The Omaha World-Herald has, "Death penalty repeal returns."
State Sen. Ernie Chambers is hoping to take Nebraska's death penalty with him when he leaves the Legislature next January.
Chambers, who has spent more than three decades trying to pull the plug on the state's electric chair, tried again Tuesday — introducing a bill to repeal capital punishment and replace it with a sentence of life in prison without possibility of parole.
The Omaha lawmaker has one session left to persuade colleagues to end the death penalty before he leaves office next year because of term limits.
One powerful senator, Judiciary Committee Chairman Brad Ashford of Omaha, said Chambers' Legislative Bill 1063 may have a chance.
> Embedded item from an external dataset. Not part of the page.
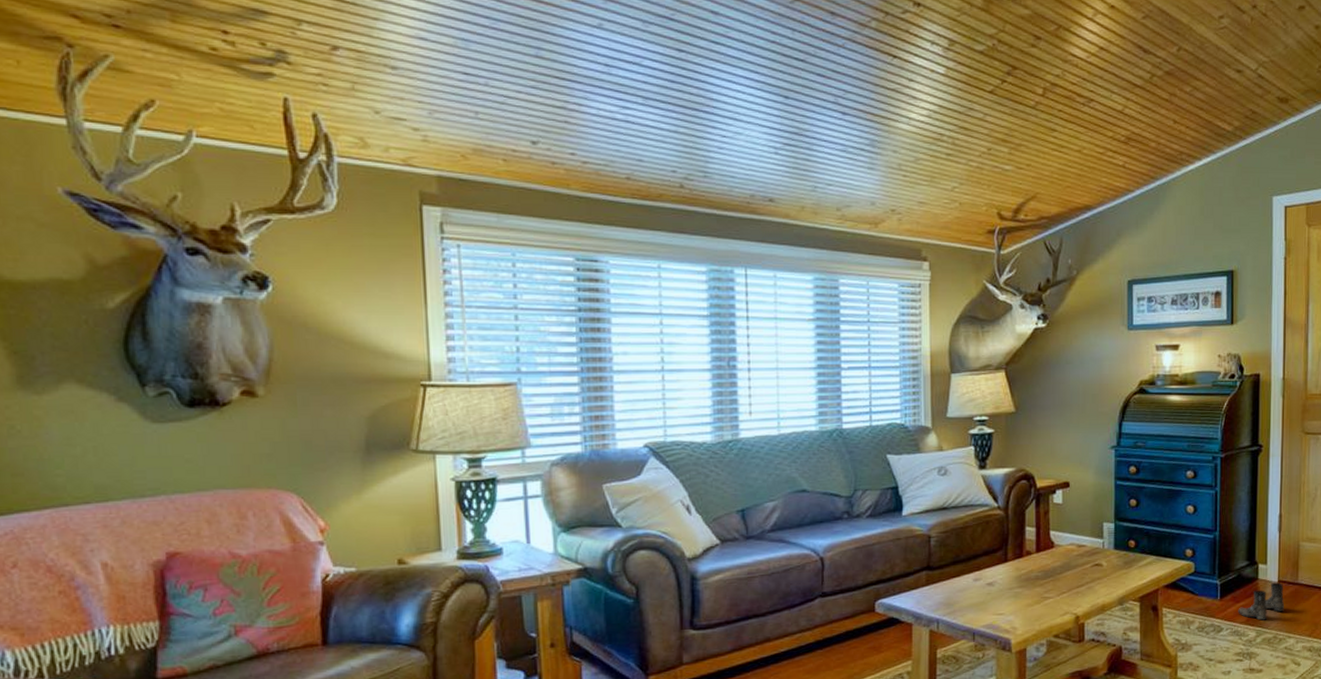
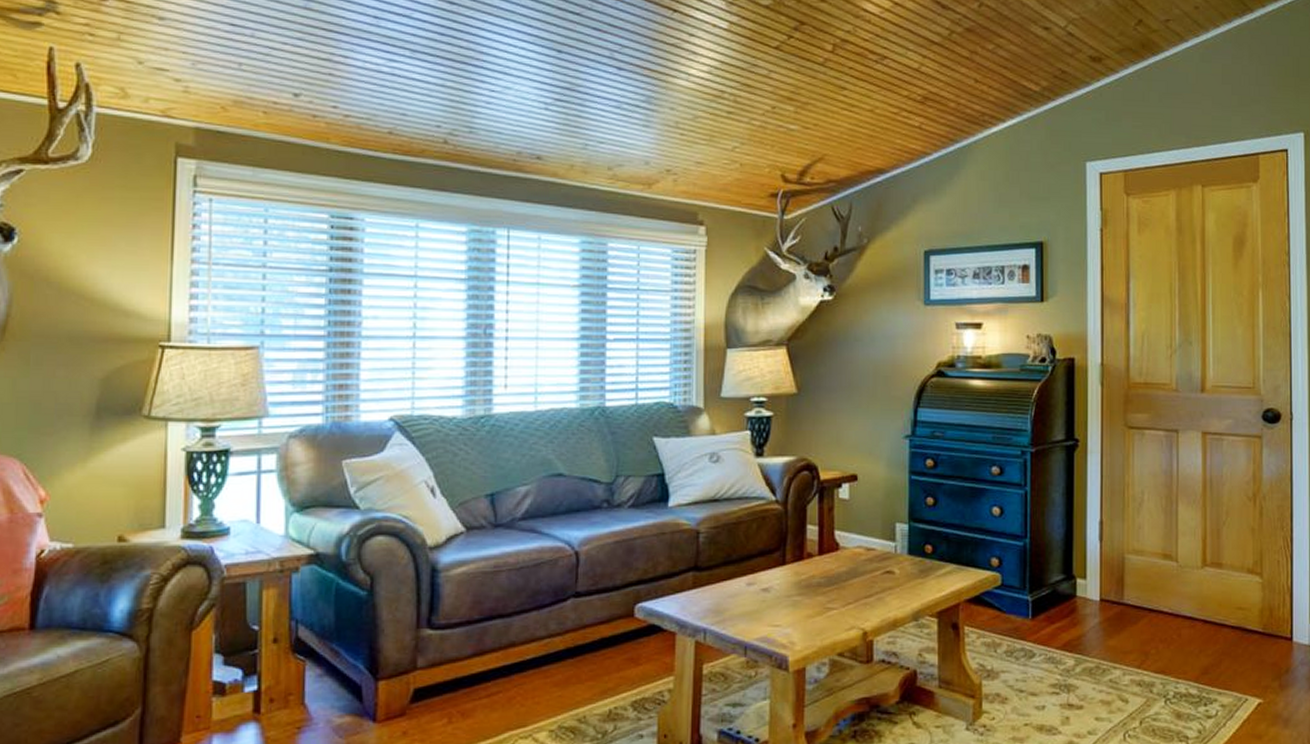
boots: present [1238,582,1285,621] -> none [1053,601,1109,646]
Ashford said Chambers is just one of several lawmakers who have expressed skepticism in the past couple of years over the death penalty's effectiveness.
Ashford said he expects the repeal measure to pass out of the Judiciary Committee and reach the full Legislature.
"This is an issue that, quite frankly, is not just Ernie's issue. I think there is a lot of doubt in the body about whether the death penalty works," Ashford said.
Chambers is one of the state's most passionate opponents of the death penalty. Since first being elected a state senator in 1970, he has argued that capital punishment is arbitrary, cruel and ineffective.
But he has never seen a repeal bill signed into law, despite some short-lived legislative victories.
In 1979, Chambers successfully pushed a repeal measure through the Legislature, but it was vetoed by then-Gov. Charles Thone.
In 1999, Chambers joined forces with Sen. Kermit Brashear to successfully push for a moratorium on executions. That was vetoed by then-Gov. Mike Johanns.
This post yesterday carried an AP report on the bill.